I have a job creating designs for bids for a construction company. We were bidding on a job to build a new bypass through a range of mountains - a major project. For the covers on all the folders and titlepages I created a vector illustration which mimicked a woodcut effect, as people used to use in early printing. As they were printing with only black ink, illustrators cut cross-hatched lines as shading.
First, I created a brush in Illustrator which looked rough like a woodcut slash. Using this brush which narrowed off as I used it, I could brush one stroke at a time. Theoretically I could have brushed all the cross-hatching one stroke at a time "by hand" on the computer, but it would have been very difficult to do. SO you brush at two ends of the row, along a line you have drawn that defines the slope. (See top centre of screenshot below.)
Then you choose both strokes, and choose BLEND under OBJECT. This will create a row of strokes that are perfectly spaced. Make sure you change BLEND OPTIONS to SPECIFIED STEPS. (You can also do this after.) Experiment with the options and see which is the best number of steps, perhaps 6, 5.. to shade the slope. (See top centre in screenshot below for blended strokes.)

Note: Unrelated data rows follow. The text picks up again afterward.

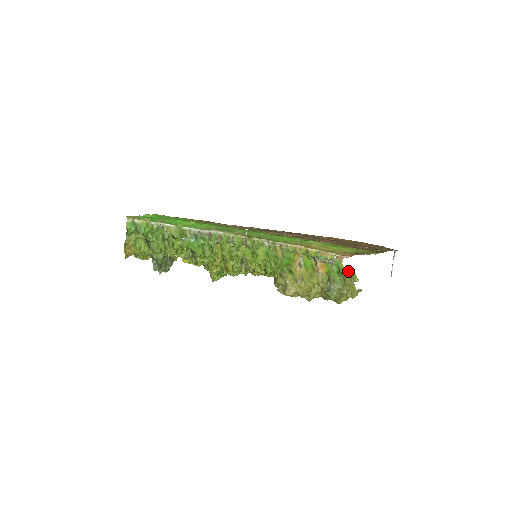
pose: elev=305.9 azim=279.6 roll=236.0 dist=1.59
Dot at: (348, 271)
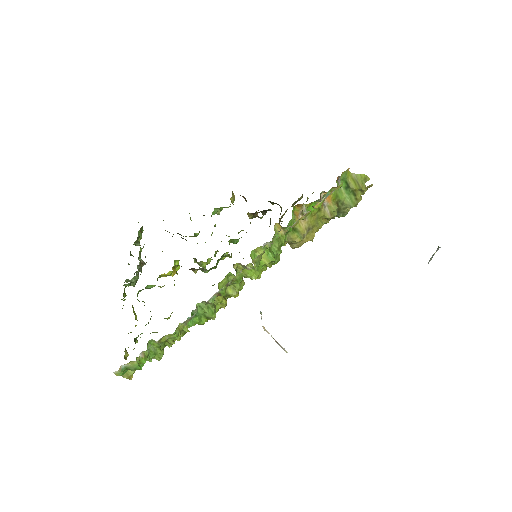
Dot at: (357, 177)
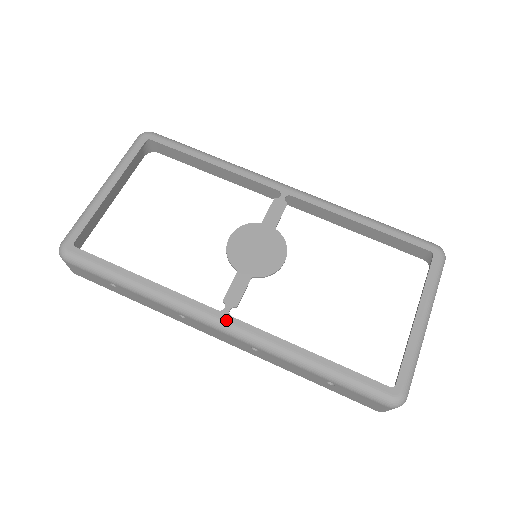
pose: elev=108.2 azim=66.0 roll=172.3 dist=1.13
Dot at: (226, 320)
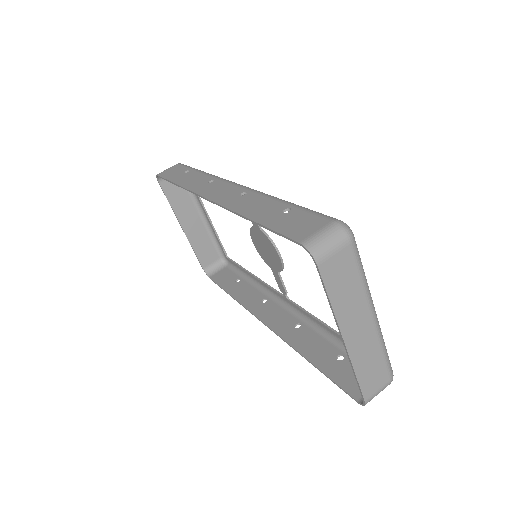
Dot at: occluded
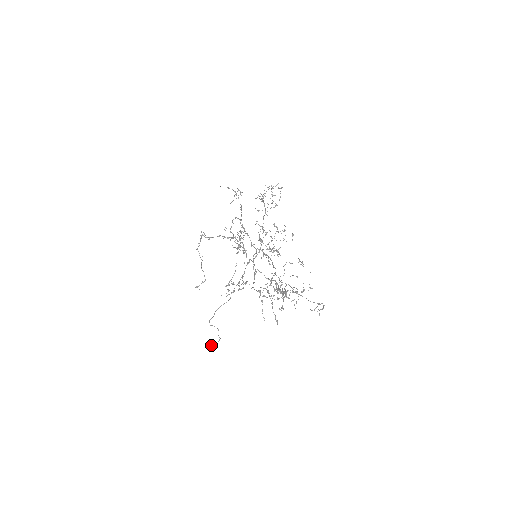
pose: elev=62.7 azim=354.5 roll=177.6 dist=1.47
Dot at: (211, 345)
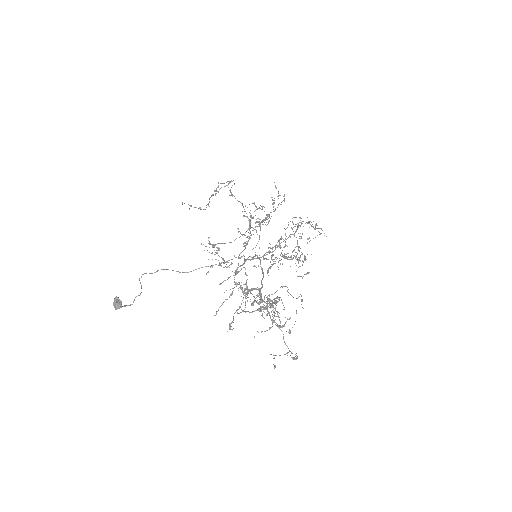
Dot at: (117, 301)
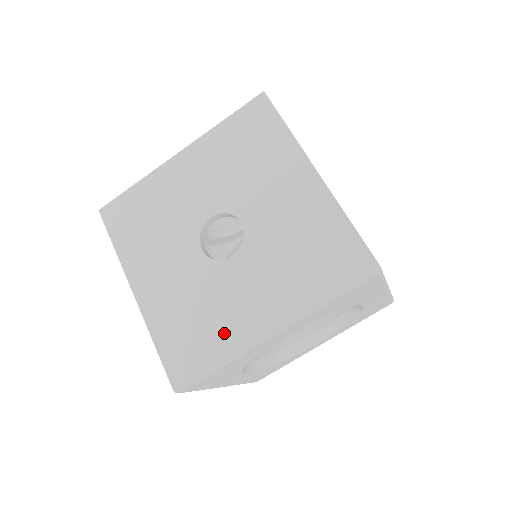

Then, as you want to be able to erase at the base (where parts of stroke overlap your line), you EXPAND APPEARANCE, then EXPAND. Then you will have a vector shape which can be erased at will with the eraser. (See screenshots below.)
Another set of lines created shown in screenshots below. (And the first screenshot shows the set trimmed where it extended below line.)
At the end I definitely removed the Google Earth reference photo of the Tanui mountain range.
My fellow designer had the idea of using a gradient behind the mountain range as well - like a sunrise.